Written instruction ▸ From the footnotes on Ontario disability data below, reproduce word for word the passage that begins with the words containing "3A Census Metropolitan" and ends with "conducted in Ottawa.".

Source ▸
1According to the 1996 Census, there were 588,700 adult women with disabilities in Ontario and 344,200 of them were of working-age (between 15 and 64). However, the disability screening question that is used on the Census is known to undercount the actual number of persons with disabilities when compared with the more precise screening questions contained in the Health and Activity Limitation Survey (HALS). The HALS screening questions inquire about limitations with respect to specific activities (such as seeing, hearing, speaking, mobility, agility, and non-physical). However, since HALS has not been repeated since 1991, the 1996 Census data represent one of the most recent large-scale databases available for researching persons with disabilities. The disability rates and numbers contained within this report, therefore, are likely to provide a very conservative estimate of the actual rates and numbers.

2 Figures reported in the text have been rounded off.

3A Census Metropolitan Area (CMA) is defined by Statistics Canada as an urban core of at least 100,000 people, together with surrounding urban and rural areas which have a high degree of social and economic integration with the urban core. There are 25 CMAs in Canada.

4The CCSD conducted five focus groups of women with disabilities from a variety of backgrounds. They were held in Thunder Bay, Sudbury, Toronto, Ottawa, and Kingston. Another focus group of ethno-racial women with disabilities was conducted in Toronto, and a focus group of franco-Ontarian women with disabilities was conducted in Alfred, Ontario. Finally, a focus group of men with disabilities was conducted in Ottawa.

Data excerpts
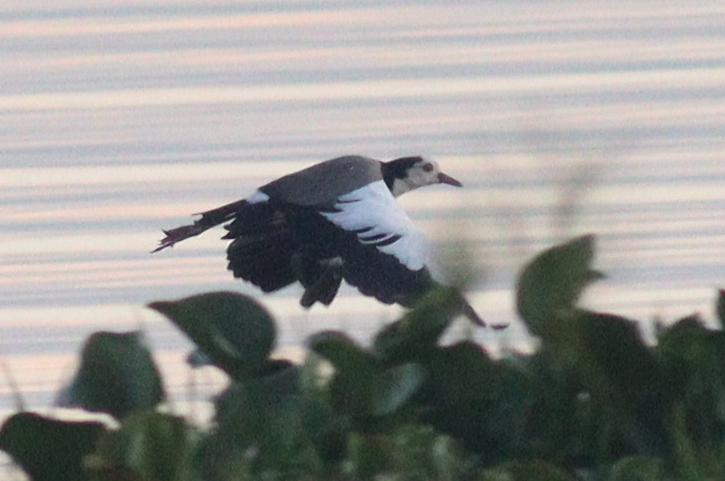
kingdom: Animalia
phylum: Chordata
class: Aves
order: Charadriiformes
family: Charadriidae
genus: Vanellus
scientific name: Vanellus crassirostris
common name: Long-toed lapwing
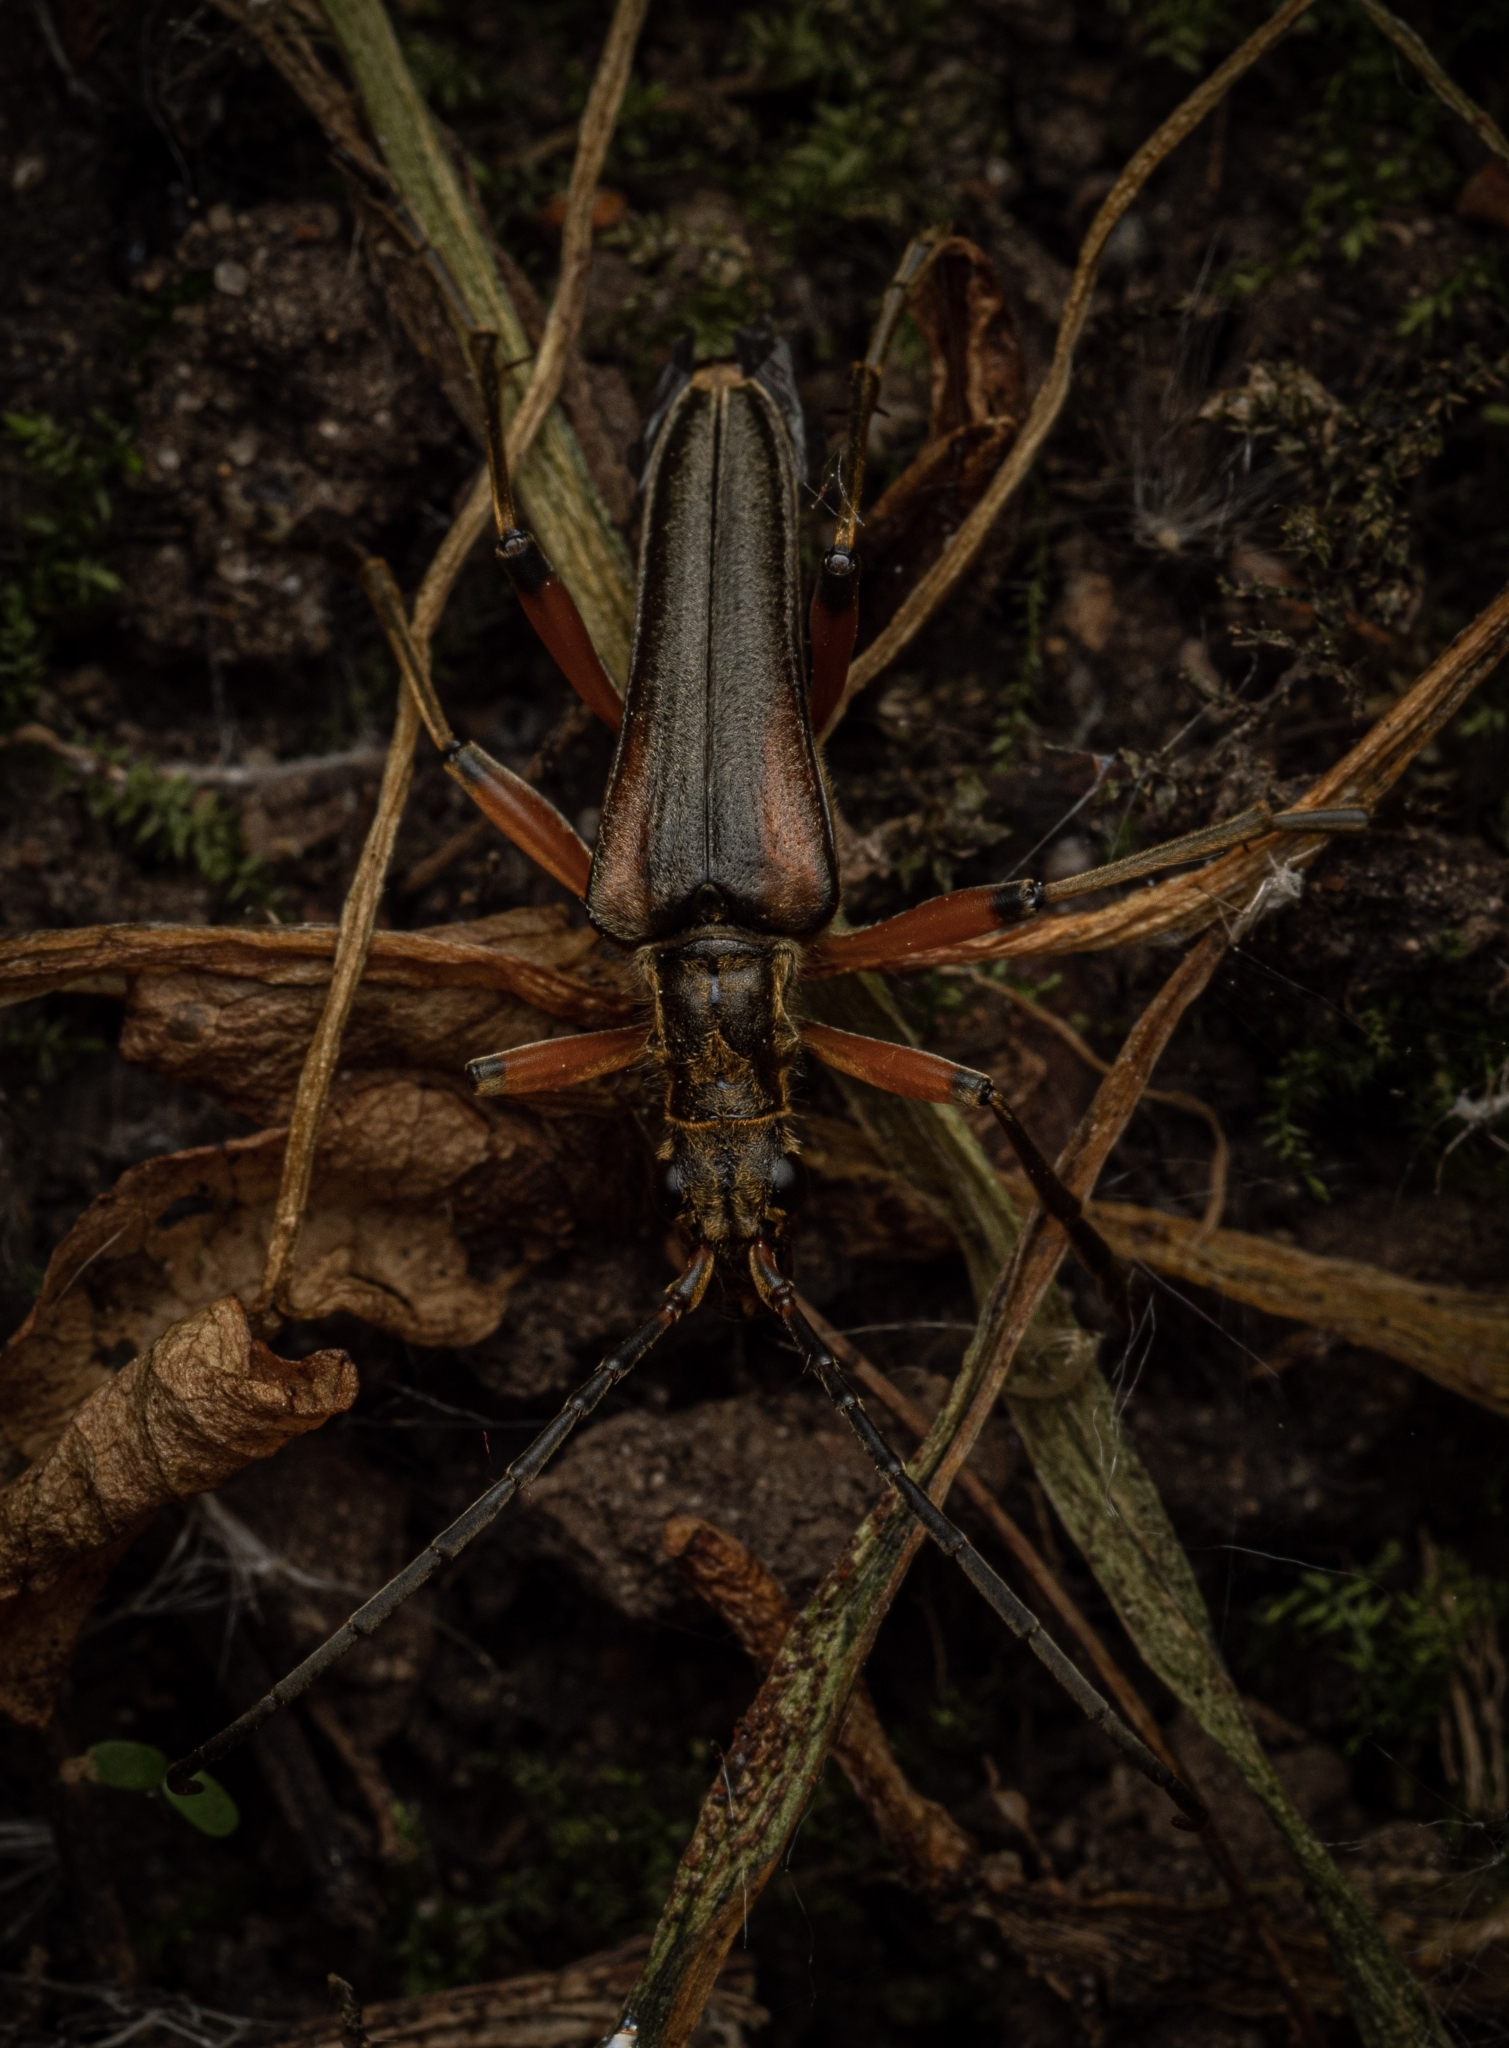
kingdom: Animalia
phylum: Arthropoda
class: Insecta
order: Coleoptera
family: Cerambycidae
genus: Stenocorus
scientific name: Stenocorus meridianus
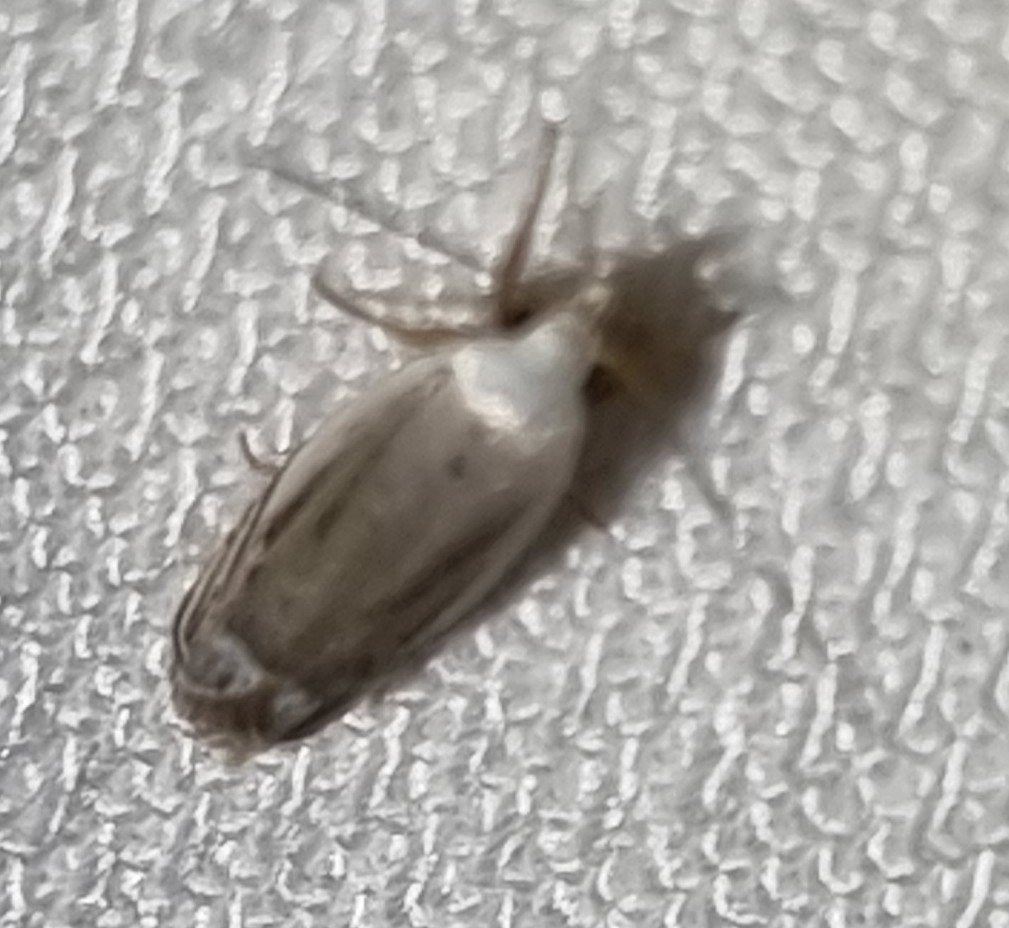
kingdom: Animalia
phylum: Arthropoda
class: Insecta
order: Lepidoptera
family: Xyloryctidae
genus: Plectophila
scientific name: Plectophila discalis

Solution below ▸
3A Census Metropolitan Area (CMA) is defined by Statistics Canada as an urban core of at least 100,000 people, together with surrounding urban and rural areas which have a high degree of social and economic integration with the urban core. There are 25 CMAs in Canada.

4The CCSD conducted five focus groups of women with disabilities from a variety of backgrounds. They were held in Thunder Bay, Sudbury, Toronto, Ottawa, and Kingston. Another focus group of ethno-racial women with disabilities was conducted in Toronto, and a focus group of franco-Ontarian women with disabilities was conducted in Alfred, Ontario. Finally, a focus group of men with disabilities was conducted in Ottawa.